For now, Gov. J.B. Pritzker’s IEPA is standing in the way.
But, as we’ve seen with other issues (migrant shelters, poorly thought-out stadium projects), the governor is having to step in when Chicago’s mayor ought to be the one taking charge of this matter. It’s the Chicago Park District that’s the land owner after all. That’s the entity allowing the corps to pursue this project. The mayor controls the Park District by appointing its commissioners, who are then subject to City Council approval.
Johnson has been petitioned to end this deal with the corps, not just by Ald. Chico but also by 23 community and environmental groups, including the Environmental Law & Policy Center, Alliance of the Southeast and Friends of the Parks. Those three are plaintiffs in the federal lawsuit as well.

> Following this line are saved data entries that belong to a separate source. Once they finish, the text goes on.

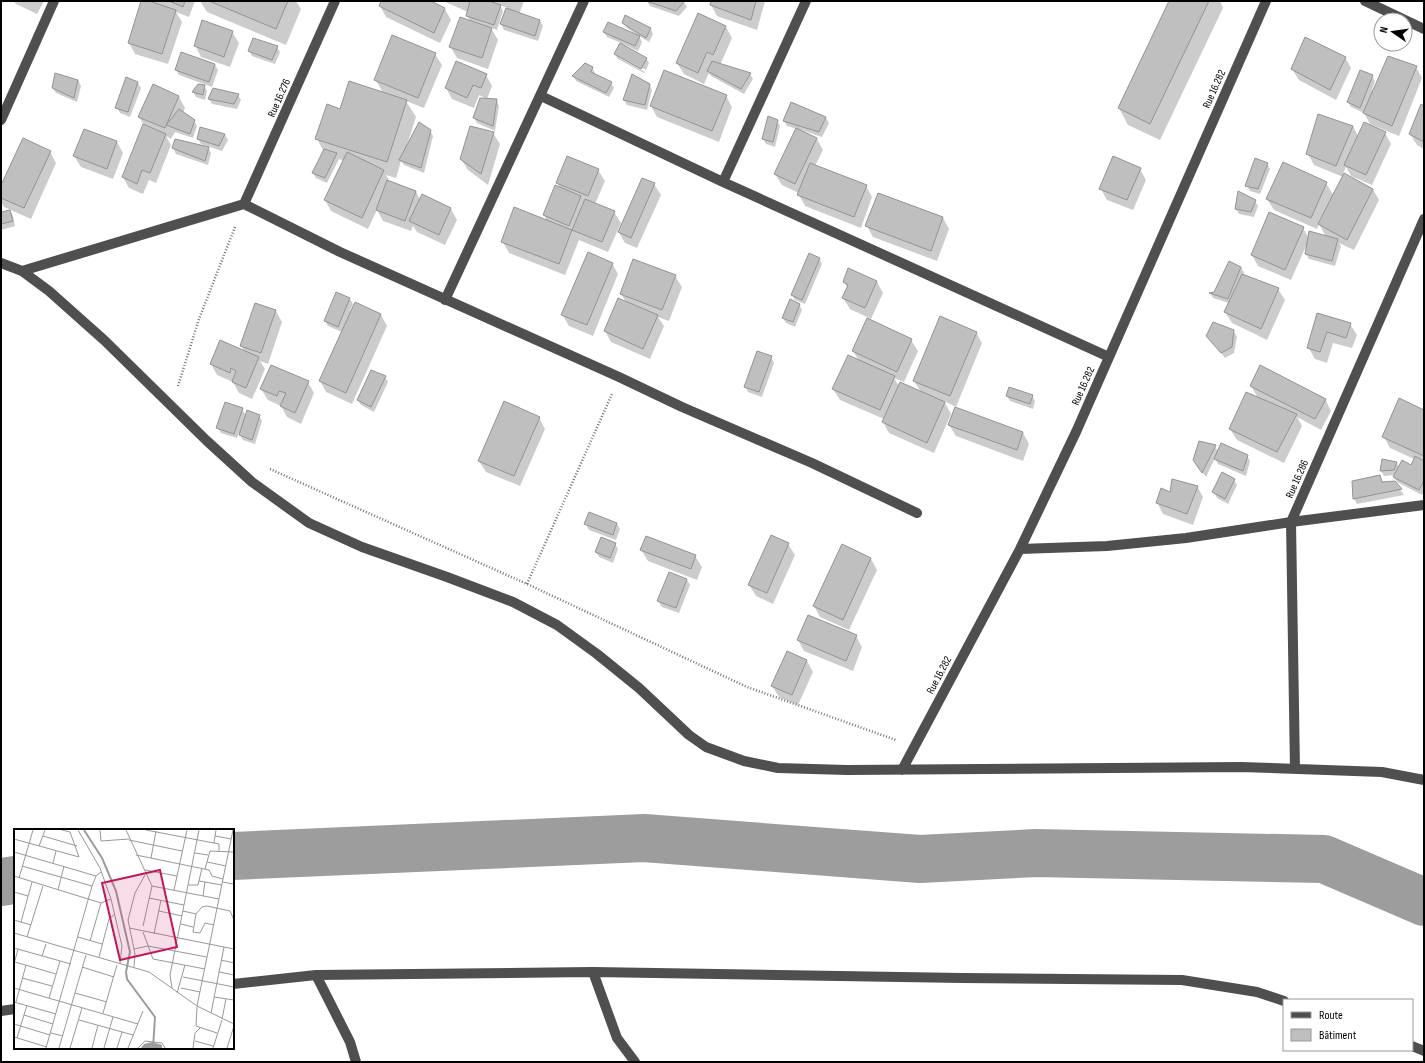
<svg xmlns="http://www.w3.org/2000/svg" width="1425" height="1063" font-family="'Sofia Sans Condensed',sans-serif">
<rect width="100%" height="100%" fill="#fff"/>
<!-- shadow -->
<path fill="#0003" d="M13 1H44L37 14 16 4Z
M142 1 153 3 151 1H195L189 17 176 12 182 22 168 64 135 54 129 43Z
M200 1H296L301 9 286 45 207 12Z
M382 1H428L445 9 451 20 440 43 386 17 380 6Z
M443 1H486L491 3 490 1H524L519 14 540 21 543 26 538 41 504 30 501 24 507 8 500 5 503 11 497 30 491 28 498 40 488 69 457 58 450 46 470 21 467 16 468 12Z
M647 1H681L684 2 687 7 679 16 650 6Z
M712 1H765L757 30 717 16 711 5Z
M1170 1H1220L1223 8 1160 140 1128 125 1119 108Z
M623 23 650 28 653 34 649 42 639 36 642 42 638 51 623 44 622 46 646 58 649 63 646 70 618 55V57L645 72 644 73 618 59 615 54 621 43 607 37 604 32 636 35V34L627 28Z
M726 27 732 38 720 65 750 74 753 79 744 94 711 76 709 73 704 84 684 74 677 63Z
M232 32 239 43 230 67 201 57 195 45Z
M277 47 280 52 275 64 252 56 249 51Z
M435 54 442 65 424 108 406 101 416 117 407 145 430 130 433 136 424 173 404 165 401 161 396 178 386 175 390 182 416 191 420 200 451 209 457 220 445 245 417 232 413 226 411 231 383 221 377 210 368 229 331 211 325 200 344 161 339 159 327 183 316 178 313 173 324 152 317 139 341 110 383 93 376 80Z
M1345 57 1351 68 1336 100 1299 80 1292 69Z
M215 65 218 70 212 87 179 75 176 70Z
M1416 67 1422 78 1399 136 1370 124 1364 113 1351 107 1348 102 1372 76 1375 81 1372 90H1374Z
M592 68 595 73V75L611 83 614 88 609 97 576 81 573 76Z
M486 75 492 86 487 99 479 95 474 108 452 99 446 88Z
M78 80 81 86 77 102 56 93 53 88Z
M138 83 141 88 130 117 120 113 117 108Z
M649 84 652 90 647 110 627 105 624 100Z
M153 86 179 97 185 108 183 113 194 121 197 126 193 138 175 132 171 139 166 136 171 145 156 183 149 180 143 194 129 188 123 177 144 125 139 117Z
M204 86 207 91 205 100 196 97 193 92Z
M213 89 238 95 241 100 237 109 212 104 209 99Z
M726 96 732 107 719 142 657 117 651 106Z
M496 100 499 106 495 131 477 123 474 118Z
M791 103 826 118 829 123 822 137 801 130V131L817 139 823 150 815 166 866 186 872 197 861 228 805 206 799 195V193L782 185 775 174 797 129 787 126 784 121Z
M1424 107V149L1417 145 1410 134Z
M777 121 780 126 775 147 766 144 763 139Z
M1353 126 1358 136 1385 133 1391 144 1372 185 1351 176 1346 167 1343 174 1373 189 1379 200 1354 250 1339 243 1341 246 1335 266 1309 259 1306 254V246L1291 280 1258 266 1252 255 1303 228 1309 239 1326 237 1319 224 1317 229 1274 210 1267 199 1326 183 1334 196 1343 177 1314 165 1308 154Z
M201 128 225 135 228 140 222 151 201 144 198 139Z
M493 133 500 144 488 185 468 170 461 159Z
M117 142 123 153 113 179 81 167 74 156Z
M207 146 211 153 208 165 176 154 173 148H207Z
M50 152 56 163 31 219 4 207 1 202V188Z
M1267 164 1270 169 1260 194 1250 191 1247 186Z
M1140 169 1146 180 1133 210 1107 200 1101 189Z
M598 170 605 181 595 204 614 212 621 223 608 252 579 240 565 275 509 253 503 242 547 221 544 215 561 189 557 183Z
M654 184 661 195 637 248 625 243 618 231H619Z
M1255 201 1258 206 1254 217 1239 214 1236 209Z
M10 211 13 216 15 226 1 230V213Z
M943 218 949 229 937 261 873 237 867 226Z
M819 259 822 264 805 304 795 300 792 295Z
M612 263 618 274 593 336 569 326 562 314Z
M1241 267 1244 273 1243 276 1278 289 1285 300 1267 340 1232 323 1225 312 1229 303 1213 298 1211 294 1214 293Z
M849 270 877 282 883 293 871 319 850 309 843 298 848 288 844 282Z
M675 276 682 287 669 321 658 317 664 326 650 359 611 342 605 331 626 302 621 294Z
M350 299 353 304 350 311 351 312 355 303 381 315 387 326 352 404 326 392 320 381 342 332 328 326 325 321Z
M799 304 802 310 795 327 786 323 783 318Z
M276 311 282 322 268 364 260 361 265 369 252 399 239 393 233 382 217 375 211 364 245 353 241 345Z
M1318 315 1350 324 1357 335 1352 348 1333 343 1327 363 1315 359 1308 347Z
M1234 331 1237 337 1234 353 1225 358 1208 336Z
M976 332 982 343 956 407 944 401 951 414 934 453 889 433 883 422 884 419 840 400 833 389 859 361 853 351 911 340 918 351 904 382 894 378 899 386 921 392 914 381Z
M771 357 774 363 762 397 748 392 745 386Z
M385 377 388 382 374 412 361 405 358 400Z
M308 382 314 393 301 424 287 417 281 406 268 400 261 389Z
M1251 386 1325 399 1331 411 1321 430 1297 417 1302 426 1284 463 1237 440 1230 429 1258 398Z
M1007 396H1032L1035 401 1033 409 1010 401Z
M242 409 246 416H259L262 421 255 444 243 440 239 433 237 438 221 433 218 428Z
M1424 411V491L1422 495 1397 482 1394 477 1395 475 1384 476 1381 471 1383 460 1397 463 1399 468 1411 466 1414 459 1390 448 1384 437Z
M539 418 545 429 520 486 486 472 479 461Z
M949 425 1023 433 1029 444 1023 461 956 436Z
M1215 446 1218 452 1247 456 1250 461 1246 476 1218 464 1215 458 1206 477 1197 466Z
M1380 476 1383 483 1394 482 1404 495 1357 504 1354 499 1353 481Z
M1234 480 1237 485 1228 504 1217 498 1214 492Z
M1197 486 1203 497 1193 525 1163 514 1157 502 1171 493Z
M590 513 617 524 620 529 616 540 589 530 586 524Z
M615 544 618 549 613 563 599 557 596 552Z
M788 544 795 555 773 604 756 596 749 585Z
M842 545 871 559 877 570 849 630 820 617 814 606Z
M641 550 695 556 702 567 697 580 648 561Z
M669 573 687 580 690 585 679 613 662 607 658 601Z
M856 636 862 647 853 671 804 651 798 640Z
M787 652 807 661 813 672 798 705 779 697 772 686Z"/>
<g fill="none" stroke-linecap="round" stroke-linejoin="round">
<!-- river -->
<path stroke="#9d9d9d" stroke-width="48" d="M233 856 644 838 920 859 1036 853 1324 859 1424 902
M1 882 15 880"/>
</g>
<!-- building -->
<path fill="#bfbfbf" stroke="#939393" d="M141 1H149L176 10 162 54 128 43Z
M169 1H185L183 7Z
M209 1H288L276 29Z
M381 1H431L445 8 434 33 379 6Z
M470 1H489L501 5 494 25 466 16Z
M646 1H685L676 11Z
M711 1H756L751 20 710 5Z
M1169 1H1209L1150 124 1118 108Z
M506 8 540 20 535 36 500 24Z
M698 13 726 26 713 55 707 52 698 73 676 63Z
M625 15 651 28 646 38 622 23Z
M460 17 492 28 482 58 449 47Z
M202 20 233 31 224 57 194 46Z
M608 22 640 36 635 46 603 32Z
M392 35 436 53 418 98 374 80Z
M1305 37 1346 57 1330 90 1291 69Z
M253 38 278 46 272 60 248 51Z
M620 43 647 58 641 69 614 54Z
M181 52 215 64 209 82 175 70Z
M1388 56 1417 66 1392 126 1363 113Z
M456 61 487 74 481 88 473 85 467 98 445 88Z
M712 61 751 73 741 89 707 71Z
M585 63 593 67 591 72 612 82 606 93 572 76Z
M664 70 727 95 712 131 650 106Z
M1360 70 1373 75 1360 108 1347 102Z
M55 73 78 80 74 98 52 88Z
M632 74 650 84 645 105 623 100Z
M126 77 138 82 128 112 115 108Z
M349 81 407 100 387 162 315 139 327 104 340 109Z
M153 84 179 96 165 128 138 117Z
M198 84 205 85 203 95 192 92Z
M213 88 239 94 234 104 208 99Z
M480 98 497 99 493 126 473 118Z
M791 102 826 117 819 132 783 121Z
M1421 104 1424 106V142L1409 134Z
M179 109 195 120 190 134 166 125Z
M1318 114 1353 126 1336 166 1306 154Z
M768 116 778 120 773 142 762 139Z
M419 122 431 130 421 168 399 160Z
M1364 122 1386 132 1366 175 1344 165Z
M143 124 166 134 150 173 142 170 137 184 122 177Z
M470 126 494 132 481 174 460 159Z
M200 127 225 134 219 146 197 139Z
M796 128 817 138 795 184 774 174Z
M84 129 117 141 107 169 73 156Z
M23 138 51 151 24 208 1 198V185Z
M175 139 209 147 205 161 172 148Z
M324 149 337 153 325 178 312 173Z
M347 152 384 170 362 218 324 200Z
M567 156 599 169 588 196 556 183Z
M1113 156 1141 168 1127 200 1099 189Z
M1255 158 1268 163 1258 189 1245 186Z
M1283 162 1327 182 1311 218 1266 199Z
M810 163 867 185 854 217 797 195Z
M1344 173 1373 189 1347 240 1318 224Z
M642 178 655 183 631 238 618 232Z
M387 180 416 191 405 221 376 210Z
M555 185 581 196 569 226 543 215Z
M1238 191 1256 200 1251 212 1235 209Z
M878 193 943 217 931 251 865 226Z
M422 194 451 208 439 235 409 221Z
M585 199 615 211 602 242 572 230Z
M514 207 572 230 559 264 501 242Z
M10 210 13 221 1 224V212Z
M1269 212 1304 227 1285 270 1251 255Z
M1309 231 1338 239 1332 261 1305 254Z
M588 252 613 263 587 325 561 315Z
M809 253 820 258 802 300 791 295Z
M633 259 676 275 662 310 620 294Z
M1229 261 1241 267 1228 299 1209 293 1214 292Z
M848 268 877 281 865 308 842 298 848 285 843 282Z
M1242 274 1279 288 1261 329 1224 312Z
M336 292 350 298 338 327 324 321Z
M618 298 658 315 643 349 604 331Z
M790 299 800 304 793 322 782 318Z
M355 302 381 314 346 393 319 381Z
M255 303 276 310 261 353 240 346Z
M1317 313 1351 323 1346 338 1327 332 1320 352 1307 348Z
M940 316 977 332 950 396 913 381Z
M867 318 912 339 897 372 852 351Z
M1213 322 1234 330 1232 347 1221 353 1206 336Z
M220 340 259 357 246 388 232 382 236 371 231 368 230 373 210 364Z
M757 351 772 356 759 392 744 387Z
M848 355 895 376 880 410 832 389Z
M271 365 309 381 295 413 280 406 286 393 279 391 277 396 260 389Z
M1260 365 1326 399 1315 419 1250 386Z
M371 370 386 376 371 407 357 400Z
M900 382 945 402 927 443 882 422Z
M1009 387 1033 395 1030 404 1006 396Z
M1246 392 1297 414 1277 452 1229 429Z
M1399 398 1424 410V456L1382 437Z
M504 401 540 417 514 476 478 461Z
M225 402 243 408 234 434 216 428Z
M955 407 1023 432 1017 450 948 425Z
M247 410 260 415 252 440 239 435Z
M1199 441 1216 445 1202 473 1193 460Z
M1221 443 1248 455 1243 471 1214 459Z
M1415 456 1424 461V481L1419 490 1393 477 1402 460 1411 465Z
M1382 459 1397 462 1394 470 1380 471Z
M1222 472 1235 479 1225 499 1212 492Z
M1380 475 1382 482 1395 481 1402 489 1353 499 1352 481Z
M1172 479 1198 486 1187 514 1156 503 1161 488 1170 492Z
M589 512 617 523 613 535 584 524Z
M771 535 789 543 767 593 748 585Z
M646 536 696 555 691 569 640 550Z
M601 537 616 543 610 558 595 552Z
M842 544 871 558 843 620 813 606Z
M669 572 687 579 676 608 657 601Z
M808 615 857 635 846 661 797 640Z
M787 651 807 660 792 695 771 686Z"/>
<g fill="none" stroke-linecap="round" stroke-linejoin="round">
<!-- path -->
<path stroke="#717171" stroke-width="2.5" stroke-dasharray="1 2" stroke-linecap="butt" d="M178 386 199 319 235 227
M270 469 527 584 747 687 896 740
M527 584 612 394"/>
<!-- minor -->
<path stroke="#4f4f4f" stroke-width="10" d="M1365 1 1424 29
M541 96 723 182 1109 357
M1 120 54 1
M723 182 806 1
M244 204 335 1
M1 263 22 271 244 204 340 252 619 377 682 407 812 463 917 513
M22 271 49 291 104 340 207 441 252 482 309 523 362 547 447 577 513 602 557 625 597 654 639 688 689 735 706 747 744 761 778 768 847 770 1241 767 1382 772 1424 780
M445 300 584 1
M1020 549 1107 546 1186 538 1291 522 1424 505
M1295 769 1291 522 1424 219
M902 770 1020 549 1076 432 1266 1
M593 972 617 1038 635 1062
M316 975 350 1042 356 1062
M233 984 316 975 593 972 962 978 1182 980 1257 992 1284 1001
M1 1011 15 1009
M1412 1046 1424 1051"/>
</g>
<g text-anchor="middle" dominant-baseline="central" stroke-width="3" stroke-linejoin="round" paint-order="stroke">
<!-- street labels -->
<g font-size="11" fill="#000" stroke="#fff">
<text transform="translate(1214 89) rotate(-66)">Rue 16.282</text>
<text transform="translate(279 98) rotate(-66)">Rue 16.276</text>
<text transform="translate(1083 386) rotate(-66)">Rue 16.282</text>
<text transform="translate(1297 479) rotate(-66)">Rue 16.286</text>
<text transform="translate(939 675) rotate(-62)">Rue 16.282</text>
</g>
</g>
<!-- overview -->
<g transform="translate(14 829)">
<rect width="220" height="220" fill="#fff"/>
<path d="M138 213 148 216V219H127L130 215Z" fill="#9d9d9d"/>
<path fill="none" stroke="#9d9d9d" stroke-width="2" d="M70 1 88 29 102 62 116 123 112 143 113 150 141 188 139 219"/>
<path fill="none" stroke="#999" stroke-width="1" d="M64 1 86 39 97 70 108 117 106 135M86 1 87 12 115 10M112 1 138 57 129 97M132 1 205 15V22M29 7 63 17M201 7 217 10M0 10 65 28 56 3 48 1M115 11 168 22M200 14 202 1M25 17 31 1M0 23 82 47M181 24 194 26M122 26 195 41 198 47 209 50M137 29 142 2M193 33 212 37M39 34 42 22M8 37 78 57M191 40 196 22 220 23M131 41 163 47M0 47 87 74 97 70M5 49 19 1M185 52 208 56M208 53 220 55M174 56H184L188 39M138 57 205 70M44 61 50 37M160 61 173 1M0 63 14 67M189 67 191 53M135 69 170 76M145 82 168 87M169 82 182 85 188 78 193 77 216 82 220 91M182 85 179 103 186 104 191 94 200 96M0 91 17 96M7 93 18 53M167 95 179 98M115 99 220 120M129 103 139 130 191 140M0 104 135 143 183 177 220 195M140 105 147 71M13 108 29 57M64 108 88 115M76 112 87 74M0 119 57 135M120 120 134 117 193 128M28 127 32 115M85 128 95 90 101 85M207 131 220 134M1 133 42 145M0 135 4 120M68 138 100 148M120 138 121 125 114 91 121 64 131 46M205 143 220 146M169 148 220 158M8 149 38 157M0 159 124 195M158 159 156 146 185 1M167 159 186 163M61 164 93 173M163 164 171 136M200 168 220 171M35 169 46 132M0 173 42 185M2 173 12 136M183 177 219 1M183 178 182 197 203 204M89 184 103 136M197 184 210 118M10 186 39 195M208 190 212 170M65 191 119 206M0 195 36 206M37 204 49 207M0 208 33 218M3 209 13 176M181 212 199 217M32 219 78 57 82 47 87 43M45 219 72 126M56 219 68 179M78 219 84 196M90 219 99 188M103 219 108 203M114 219 129 182M124 219 131 212 148 214 151 219M179 219 181 204 186 199M199 219 208 191M213 219 220 197"/>
<path fill="#c2185b" fill-opacity="0.15" stroke="#c2185b" stroke-width="2" d="M146 41 163 118 106 131 88 54Z"/>
<rect width="220" height="220" fill="none" stroke="#000" stroke-width="2"/>
</g>
<!-- border -->
<rect width="1425" height="1063" fill="none" stroke="#000000" stroke-width="4"/>
<!-- legend -->
<rect x="1283" y="999" width="130" height="52" fill="#ffffff" stroke="#999999"/>
<rect x="1291" y="1012" width="20" height="6" fill="#4f4f4f" stroke="#999999"/>
<text x="1319" y="1019" font-size="12" fill="#000000">Route</text>
<rect x="1291" y="1029" width="20" height="12" fill="#bfbfbf" stroke="#999999"/>
<text x="1319" y="1039" font-size="12" fill="#000000">Bâtiment</text>
<!-- north arrow -->
<g transform="translate(1393 32) rotate(283)"><circle r="19" fill="#ffffff" stroke="#999999"/>
<path d="M0-3L7 15L0 10L-7 15Z" fill="#000000"/>
<text y="-6" font-size="11" font-weight="bold" text-anchor="middle" fill="#000000">N</text>
</g>
</svg>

As far as we know, Johnson has said and done nothing to inform his commissioners of any mayoral disquiet with this massive toxic dump, let alone demand its rejection. This from a mayor who has made environmental justice a cornerstone of his administration’s principles. Indeed, less than two weeks ago, on May 10, Johnson issued a press release titled, “Environmental Justice Takes Major Strides in Mayor Johnson’s First Year,” which lauded his reestablishment of the city Department of Environment and his commitment to tackle the issue of pollutants causing asthma and cancer in “Black and Brown neighborhoods.”
Guess what also is a “Black and Brown” neighborhood, in the mayor’s parlance? The Southeast Side. About 50% of the 10th Ward’s residents are Hispanic and 38% are Black, according to the city.